Former Kenyan Prime Minister Raila Odinga’s three previous presidential-election losses may hamstring his ability to generate enough public enthusiasm to mount a serious challenge to President Uhuru Kenyatta in this year’s election.
Less than half of the supporters of the opposition National Super Alliance agree with the choice of Odinga, 72, and former Vice President Kalonzo Musyoka as its flag-bearers, the Nairobi-based Star newspaper reported Friday, citing an Ipsos poll. It’s the same ticket that lost four years ago.
“We can expect the same results,” Jared Jeffery, an analyst at NKC African Economics in Paarl, South Africa, said by phone. “Kenyatta is in a strong position.”
While Kenyatta pledges to consolidate the gains of his first term, such as better health care and big investments in transport infrastructure, and Odinga vows to fight corruption and poverty, the election may represent the final chapter of a 50-year-old family rivalry for power in East Africa’s biggest economy. Kenyatta, 55, is the son of Kenya’s first president, Jomo Kenyatta, while Odinga’s father Jaramogi Oginga Odinga was the nation’s first vice president.
Violence surrounding elections in Kenya make them fractious times for investors. The International Monetary Fund has warned the vote may result in slower growth in the $69.4 billion economy this year. The Washington-based lender cut its 2017 growth forecast to 5.3 percent from 6.1 percent, citing heightened political instability during the elections. The rate of expansion slumped to 1.7 percent in 2008 in the wake of the post-election violence, from 7.1 percent the year before.
Odinga lost four years ago to Kenyatta, who won 50.07 percent of the vote, while in 2007 Odinga came second to former President Mwai Kibaki. The opposition said both elections were marred by rigging. Kibaki’s contested victory sparked two months of ethnic violence that left at least 1,100 people dead. In 1997, Odinga came third in an election won by incumbent President Daniel arap Moi.
The chances of unrest in this year’s elections have been heightened by an “extremely polarized” political environment, the National Democratic Institute, a Washington-based advocacy group, said in a report this month. The government has failed to put adequate measures in place to deal with the potential outbreak of violence, it said.
“This is going to be the most brutal elections ever in history of Kenya,” Ndung’u Wainaina, executive director of the Nairobi-based International Center for Policy and Conflict, said in an interview. “It’s going to be volatile and high voltage.”
Musalia Mudavadi, who spearheaded the creation of the opposition alliance last year, has said its goal is to transcend the fractures of ethnic politics that fueled the violence after the 2007 vote. The party will introduce a five-member executive that will accommodate all five of the alliance’s leaders, known as the pentagon, including Mudavadi as prime minister with two deputies.

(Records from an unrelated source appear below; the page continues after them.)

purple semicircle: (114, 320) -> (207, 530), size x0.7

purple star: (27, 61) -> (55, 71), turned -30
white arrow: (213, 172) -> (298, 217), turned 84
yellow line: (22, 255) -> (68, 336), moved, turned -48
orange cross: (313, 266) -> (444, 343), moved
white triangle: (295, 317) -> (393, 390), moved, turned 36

The alliance has similarities to the National Rainbow Coalition that brought Kibaki to power in 2002 because it embraces a broad range of political views, Wainaina said. If it holds, Odinga still stands a chance of victory, he said.
“This would be a replay of 2002,” Wainaina said. “Odinga has history on his side.”
Apathy remains a key obstacle for the opposition, said Emma Gordon, an analyst at Bath, England-based Verisk Maplecroft. To win, the alliance will need to increase its vote in the capital, Nairobi, Garrisa, Turkana and northern Rift Valley, areas where the ruling Jubilee Party has been pouring in resources.
“At this stage voter apathy is high,” she said. “This adds to the ‘Raila fatigue’ and reduces the likelihood that he will be able to win over undecided voters in key swing areas like Nairobi or the north-east.”